Task details
Of all the entries below, retype only the lines from the one with "cancer was stained" through the one with "staining reveals weak", exactly as they appear.

_ _ _ _

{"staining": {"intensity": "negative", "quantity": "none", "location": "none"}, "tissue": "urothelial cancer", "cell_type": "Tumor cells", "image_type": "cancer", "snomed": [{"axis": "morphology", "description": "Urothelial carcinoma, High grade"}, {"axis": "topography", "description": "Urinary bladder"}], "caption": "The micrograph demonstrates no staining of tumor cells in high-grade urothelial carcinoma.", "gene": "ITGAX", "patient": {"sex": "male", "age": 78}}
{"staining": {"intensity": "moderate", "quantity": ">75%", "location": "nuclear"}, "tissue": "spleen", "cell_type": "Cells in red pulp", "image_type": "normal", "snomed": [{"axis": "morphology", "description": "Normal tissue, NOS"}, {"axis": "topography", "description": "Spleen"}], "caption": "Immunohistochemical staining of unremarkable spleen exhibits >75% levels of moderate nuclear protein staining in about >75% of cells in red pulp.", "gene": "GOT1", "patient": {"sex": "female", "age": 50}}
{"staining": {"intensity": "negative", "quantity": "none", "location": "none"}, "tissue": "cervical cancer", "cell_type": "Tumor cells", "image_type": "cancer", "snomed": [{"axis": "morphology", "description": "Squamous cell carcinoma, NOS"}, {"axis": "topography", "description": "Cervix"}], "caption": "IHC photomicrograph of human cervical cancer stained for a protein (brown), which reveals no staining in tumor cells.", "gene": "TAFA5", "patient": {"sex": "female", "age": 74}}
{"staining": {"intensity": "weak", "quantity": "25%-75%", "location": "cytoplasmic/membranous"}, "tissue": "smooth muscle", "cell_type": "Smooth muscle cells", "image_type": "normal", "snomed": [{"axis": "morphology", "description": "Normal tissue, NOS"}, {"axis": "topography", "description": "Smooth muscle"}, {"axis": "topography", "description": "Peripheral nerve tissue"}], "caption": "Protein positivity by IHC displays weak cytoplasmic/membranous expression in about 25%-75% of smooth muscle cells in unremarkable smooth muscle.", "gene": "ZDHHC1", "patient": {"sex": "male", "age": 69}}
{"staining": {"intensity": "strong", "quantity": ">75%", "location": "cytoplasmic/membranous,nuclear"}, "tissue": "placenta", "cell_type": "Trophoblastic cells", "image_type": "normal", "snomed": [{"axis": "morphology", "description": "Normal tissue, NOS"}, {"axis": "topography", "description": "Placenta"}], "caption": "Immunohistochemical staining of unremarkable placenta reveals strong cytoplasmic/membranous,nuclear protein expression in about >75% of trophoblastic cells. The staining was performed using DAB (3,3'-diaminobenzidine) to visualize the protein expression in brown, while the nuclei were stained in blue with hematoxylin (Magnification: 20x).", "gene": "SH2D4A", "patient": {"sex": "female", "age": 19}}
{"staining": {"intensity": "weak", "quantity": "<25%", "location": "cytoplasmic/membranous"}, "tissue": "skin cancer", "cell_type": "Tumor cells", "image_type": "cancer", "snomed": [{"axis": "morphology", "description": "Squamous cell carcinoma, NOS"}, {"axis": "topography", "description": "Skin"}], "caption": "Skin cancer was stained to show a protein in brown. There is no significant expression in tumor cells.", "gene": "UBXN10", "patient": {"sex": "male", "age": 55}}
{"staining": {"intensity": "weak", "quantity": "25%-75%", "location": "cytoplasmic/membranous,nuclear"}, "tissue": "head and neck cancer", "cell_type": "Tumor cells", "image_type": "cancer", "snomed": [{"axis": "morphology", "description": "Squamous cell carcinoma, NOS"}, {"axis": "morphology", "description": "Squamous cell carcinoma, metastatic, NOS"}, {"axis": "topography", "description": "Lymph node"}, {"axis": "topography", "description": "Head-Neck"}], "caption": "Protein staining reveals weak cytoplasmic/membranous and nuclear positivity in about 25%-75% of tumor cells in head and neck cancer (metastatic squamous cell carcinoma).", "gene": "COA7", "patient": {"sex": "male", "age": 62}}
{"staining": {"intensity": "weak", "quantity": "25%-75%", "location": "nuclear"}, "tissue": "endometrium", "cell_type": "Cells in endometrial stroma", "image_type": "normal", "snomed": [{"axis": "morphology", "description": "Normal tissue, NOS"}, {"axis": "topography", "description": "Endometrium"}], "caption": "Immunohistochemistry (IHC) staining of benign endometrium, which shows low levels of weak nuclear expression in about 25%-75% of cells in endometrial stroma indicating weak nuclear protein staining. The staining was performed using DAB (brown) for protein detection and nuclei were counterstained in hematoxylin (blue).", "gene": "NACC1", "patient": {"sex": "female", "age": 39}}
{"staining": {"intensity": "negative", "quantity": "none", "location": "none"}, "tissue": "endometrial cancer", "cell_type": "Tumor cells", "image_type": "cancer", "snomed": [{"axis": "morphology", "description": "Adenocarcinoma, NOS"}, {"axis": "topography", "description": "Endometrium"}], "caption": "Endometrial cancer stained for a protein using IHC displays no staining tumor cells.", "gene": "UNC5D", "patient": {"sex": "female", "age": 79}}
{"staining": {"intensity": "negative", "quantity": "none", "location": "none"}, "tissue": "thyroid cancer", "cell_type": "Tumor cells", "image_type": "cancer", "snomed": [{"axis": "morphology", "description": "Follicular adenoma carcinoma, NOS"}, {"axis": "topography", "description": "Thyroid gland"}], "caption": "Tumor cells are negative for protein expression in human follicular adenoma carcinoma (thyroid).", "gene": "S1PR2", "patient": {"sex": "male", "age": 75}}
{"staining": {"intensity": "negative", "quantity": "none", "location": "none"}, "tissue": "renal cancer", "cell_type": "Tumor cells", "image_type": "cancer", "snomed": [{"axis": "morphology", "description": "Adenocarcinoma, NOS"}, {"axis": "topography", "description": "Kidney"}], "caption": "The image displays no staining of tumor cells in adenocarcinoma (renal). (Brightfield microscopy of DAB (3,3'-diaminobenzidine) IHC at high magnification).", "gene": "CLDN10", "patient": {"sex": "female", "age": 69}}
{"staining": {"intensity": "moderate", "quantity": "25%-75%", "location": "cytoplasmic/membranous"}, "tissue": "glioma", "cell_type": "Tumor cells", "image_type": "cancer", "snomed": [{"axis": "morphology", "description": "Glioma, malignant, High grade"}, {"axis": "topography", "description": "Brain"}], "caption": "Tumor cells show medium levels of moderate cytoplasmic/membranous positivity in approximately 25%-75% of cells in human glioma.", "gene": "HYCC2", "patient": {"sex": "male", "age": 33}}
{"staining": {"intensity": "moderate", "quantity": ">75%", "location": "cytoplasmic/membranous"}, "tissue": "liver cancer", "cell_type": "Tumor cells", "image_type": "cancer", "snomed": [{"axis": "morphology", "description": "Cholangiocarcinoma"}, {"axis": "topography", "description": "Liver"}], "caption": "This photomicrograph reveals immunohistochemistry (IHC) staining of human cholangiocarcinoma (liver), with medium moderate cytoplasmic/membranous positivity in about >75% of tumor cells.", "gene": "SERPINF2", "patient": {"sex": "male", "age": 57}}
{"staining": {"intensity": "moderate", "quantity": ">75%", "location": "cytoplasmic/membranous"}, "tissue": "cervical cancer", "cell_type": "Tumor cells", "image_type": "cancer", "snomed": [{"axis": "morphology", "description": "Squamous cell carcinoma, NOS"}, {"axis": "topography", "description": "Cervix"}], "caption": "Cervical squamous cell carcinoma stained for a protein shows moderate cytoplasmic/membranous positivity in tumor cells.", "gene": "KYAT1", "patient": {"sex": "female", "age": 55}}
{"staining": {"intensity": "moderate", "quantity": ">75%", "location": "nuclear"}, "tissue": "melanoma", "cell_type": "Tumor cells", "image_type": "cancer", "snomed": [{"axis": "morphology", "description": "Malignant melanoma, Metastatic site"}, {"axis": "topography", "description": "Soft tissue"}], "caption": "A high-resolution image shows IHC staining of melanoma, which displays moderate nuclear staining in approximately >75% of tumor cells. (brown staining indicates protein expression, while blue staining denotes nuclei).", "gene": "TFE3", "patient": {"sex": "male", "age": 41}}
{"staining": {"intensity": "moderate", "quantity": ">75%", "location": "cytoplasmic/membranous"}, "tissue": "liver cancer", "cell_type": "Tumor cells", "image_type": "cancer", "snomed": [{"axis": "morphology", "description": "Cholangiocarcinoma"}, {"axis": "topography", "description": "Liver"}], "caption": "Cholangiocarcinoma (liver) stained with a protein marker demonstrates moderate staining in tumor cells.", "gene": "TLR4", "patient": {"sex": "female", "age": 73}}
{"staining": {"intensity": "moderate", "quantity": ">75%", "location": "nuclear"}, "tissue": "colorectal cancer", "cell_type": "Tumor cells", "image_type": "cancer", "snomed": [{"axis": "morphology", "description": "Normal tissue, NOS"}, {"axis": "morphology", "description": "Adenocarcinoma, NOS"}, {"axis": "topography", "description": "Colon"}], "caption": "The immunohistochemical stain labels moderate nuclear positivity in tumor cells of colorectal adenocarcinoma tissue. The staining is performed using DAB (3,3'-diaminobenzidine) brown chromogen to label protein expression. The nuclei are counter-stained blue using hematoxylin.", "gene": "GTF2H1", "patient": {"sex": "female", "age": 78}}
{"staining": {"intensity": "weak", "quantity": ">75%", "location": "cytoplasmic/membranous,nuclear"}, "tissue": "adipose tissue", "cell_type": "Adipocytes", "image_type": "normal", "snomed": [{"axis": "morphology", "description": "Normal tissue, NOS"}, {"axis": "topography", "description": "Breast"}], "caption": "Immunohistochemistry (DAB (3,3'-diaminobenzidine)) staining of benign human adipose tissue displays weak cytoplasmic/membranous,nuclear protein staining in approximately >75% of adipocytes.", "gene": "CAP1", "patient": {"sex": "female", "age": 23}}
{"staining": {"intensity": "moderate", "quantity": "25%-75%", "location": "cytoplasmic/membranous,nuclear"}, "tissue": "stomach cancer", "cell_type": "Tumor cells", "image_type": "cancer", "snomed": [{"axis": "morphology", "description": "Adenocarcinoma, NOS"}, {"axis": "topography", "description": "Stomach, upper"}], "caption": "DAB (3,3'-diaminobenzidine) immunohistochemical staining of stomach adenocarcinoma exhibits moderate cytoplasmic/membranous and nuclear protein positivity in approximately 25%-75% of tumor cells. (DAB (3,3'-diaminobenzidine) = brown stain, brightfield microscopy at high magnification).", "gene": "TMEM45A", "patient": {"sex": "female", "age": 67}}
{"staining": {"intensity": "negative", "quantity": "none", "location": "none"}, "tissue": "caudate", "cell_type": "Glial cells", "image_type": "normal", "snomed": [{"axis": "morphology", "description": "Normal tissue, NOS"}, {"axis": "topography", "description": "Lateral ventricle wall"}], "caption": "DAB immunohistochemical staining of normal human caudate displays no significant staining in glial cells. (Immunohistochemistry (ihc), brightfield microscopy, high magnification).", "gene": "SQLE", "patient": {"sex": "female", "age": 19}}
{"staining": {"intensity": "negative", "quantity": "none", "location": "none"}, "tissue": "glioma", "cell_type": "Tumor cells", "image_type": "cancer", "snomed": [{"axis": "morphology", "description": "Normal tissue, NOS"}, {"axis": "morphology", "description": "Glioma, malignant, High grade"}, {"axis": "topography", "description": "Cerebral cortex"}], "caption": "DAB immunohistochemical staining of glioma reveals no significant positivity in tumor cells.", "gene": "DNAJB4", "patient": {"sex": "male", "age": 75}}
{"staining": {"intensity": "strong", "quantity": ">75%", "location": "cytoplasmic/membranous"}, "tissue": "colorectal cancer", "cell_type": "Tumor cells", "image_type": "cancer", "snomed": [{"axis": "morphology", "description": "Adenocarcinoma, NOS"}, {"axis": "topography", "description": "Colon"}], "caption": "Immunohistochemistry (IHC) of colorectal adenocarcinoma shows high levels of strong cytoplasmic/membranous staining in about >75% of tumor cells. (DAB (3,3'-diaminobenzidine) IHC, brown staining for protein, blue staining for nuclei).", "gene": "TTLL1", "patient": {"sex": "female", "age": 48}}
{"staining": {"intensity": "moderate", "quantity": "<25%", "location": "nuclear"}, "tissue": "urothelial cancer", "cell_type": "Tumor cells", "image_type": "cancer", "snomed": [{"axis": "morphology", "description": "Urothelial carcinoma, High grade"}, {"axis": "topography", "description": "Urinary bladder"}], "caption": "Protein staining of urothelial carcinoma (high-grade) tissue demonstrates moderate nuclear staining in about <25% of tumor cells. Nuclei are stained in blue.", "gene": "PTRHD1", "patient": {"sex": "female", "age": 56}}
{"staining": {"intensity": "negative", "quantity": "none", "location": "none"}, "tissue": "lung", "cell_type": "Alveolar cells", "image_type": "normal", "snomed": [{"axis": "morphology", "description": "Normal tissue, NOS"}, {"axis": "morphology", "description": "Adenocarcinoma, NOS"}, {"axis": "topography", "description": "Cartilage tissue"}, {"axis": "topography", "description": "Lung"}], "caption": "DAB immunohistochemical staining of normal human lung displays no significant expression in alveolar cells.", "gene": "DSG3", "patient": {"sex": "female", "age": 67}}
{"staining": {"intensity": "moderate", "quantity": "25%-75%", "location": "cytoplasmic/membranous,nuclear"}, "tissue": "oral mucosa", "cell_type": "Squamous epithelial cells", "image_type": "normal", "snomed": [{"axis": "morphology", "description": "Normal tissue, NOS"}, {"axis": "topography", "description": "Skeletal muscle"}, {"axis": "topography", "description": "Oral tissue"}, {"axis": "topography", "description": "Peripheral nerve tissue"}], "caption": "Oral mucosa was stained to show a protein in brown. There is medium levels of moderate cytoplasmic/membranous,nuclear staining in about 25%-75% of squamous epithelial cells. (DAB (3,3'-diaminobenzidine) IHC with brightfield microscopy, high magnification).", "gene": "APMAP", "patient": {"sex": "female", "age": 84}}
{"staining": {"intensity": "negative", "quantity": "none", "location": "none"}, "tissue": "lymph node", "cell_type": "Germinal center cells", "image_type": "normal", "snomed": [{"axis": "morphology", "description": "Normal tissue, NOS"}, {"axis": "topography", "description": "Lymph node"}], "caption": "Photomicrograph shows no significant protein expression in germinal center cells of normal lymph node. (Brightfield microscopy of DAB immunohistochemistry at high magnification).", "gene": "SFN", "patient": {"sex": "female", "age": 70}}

_ _ _ _

Exercise solution
{"staining": {"intensity": "weak", "quantity": "<25%", "location": "cytoplasmic/membranous"}, "tissue": "skin cancer", "cell_type": "Tumor cells", "image_type": "cancer", "snomed": [{"axis": "morphology", "description": "Squamous cell carcinoma, NOS"}, {"axis": "topography", "description": "Skin"}], "caption": "Skin cancer was stained to show a protein in brown. There is no significant expression in tumor cells.", "gene": "UBXN10", "patient": {"sex": "male", "age": 55}}
{"staining": {"intensity": "weak", "quantity": "25%-75%", "location": "cytoplasmic/membranous,nuclear"}, "tissue": "head and neck cancer", "cell_type": "Tumor cells", "image_type": "cancer", "snomed": [{"axis": "morphology", "description": "Squamous cell carcinoma, NOS"}, {"axis": "morphology", "description": "Squamous cell carcinoma, metastatic, NOS"}, {"axis": "topography", "description": "Lymph node"}, {"axis": "topography", "description": "Head-Neck"}], "caption": "Protein staining reveals weak cytoplasmic/membranous and nuclear positivity in about 25%-75% of tumor cells in head and neck cancer (metastatic squamous cell carcinoma).", "gene": "COA7", "patient": {"sex": "male", "age": 62}}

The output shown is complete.